Beijing has plenty of policy tools and is capable of dealing with various challenges, Liu said at a financial forum in Shanghai.
Despite a slew of support measures and policy easing since last year, China’s cooling economy is still struggling to regain firm footing, and last month’s sudden escalation in US-China tensions has raised fears of a full-blown trade war that could trigger a global recession.
Liu’s comments came a day after data showed that China’s credit growth was weaker than expected for last month, reinforcing market expectations that more monetary easing is needed.
Factory activity contracted last month and imports fell the most in nearly three years, highlighting soft demand.
“At present, we do have some external pressures, but those external pressures will help us boost our self-reliance in innovation and accelerate the pace of high-speed development,” said Liu, who is also the lead negotiator in the US-China trade talks.
The government would roll out more strong measures to promote reforms and opening up, he added.
Earlier yesterday, the China Daily, citing economists, said that China is expected to adjust money and credit supply in the coming weeks, including cuts to interest rates or reserve ratio requirements, to counter “downside risks” if trade tensions escalate.
Further cuts in banks’ reserve requirement ratios (RRR) were already expected this year, especially after the trade conflict escalated last month.
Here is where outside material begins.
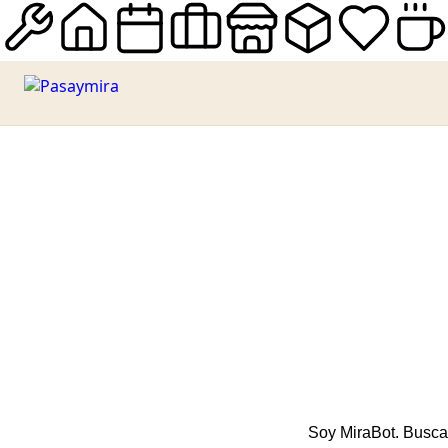
Pasaymira — Guía de servicio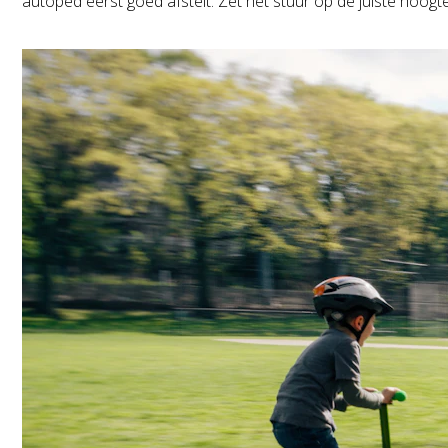
autoped eerst goed afstelt. Zet het stuur op de juiste hoogt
Both sides hiked tariffs on each other’s goods and Washington is threatening more.
Last month, the People’s Bank of China stepped up efforts to increase loan growth and business activity, announcing a three-phase cut in regional banks’ reserve requirements to reduce financing costs for small and private companies.
It has now cut RRR six times since early last year, and has also guided short-term interest rates lower.
However, unlike previous downturns, the central bank has been reluctant to cut benchmark interest rates so far.
Analysts say it has held off on more aggressive measures due to concerns that such a move could risk adding a mountain of debt leftover from past stimulus sprees.
More forceful easing could also trigger capital outflows and add pressure on the Chinese yuan.
The yuan has fallen nearly 3 percent since the trade flare-up last month and is nearing the closely watched 7 yuan per US dollar mark, a level last seen during the global financial crisis a decade ago.
“China is capable and confident of maintaining stable operation of the foreign-exchange market and [keeping] the yuan basically stable at reasonable and balanced levels,” Chinese State Administration of Foreign Exchange Director Pan Gongsheng (潘功勝) said at the forum.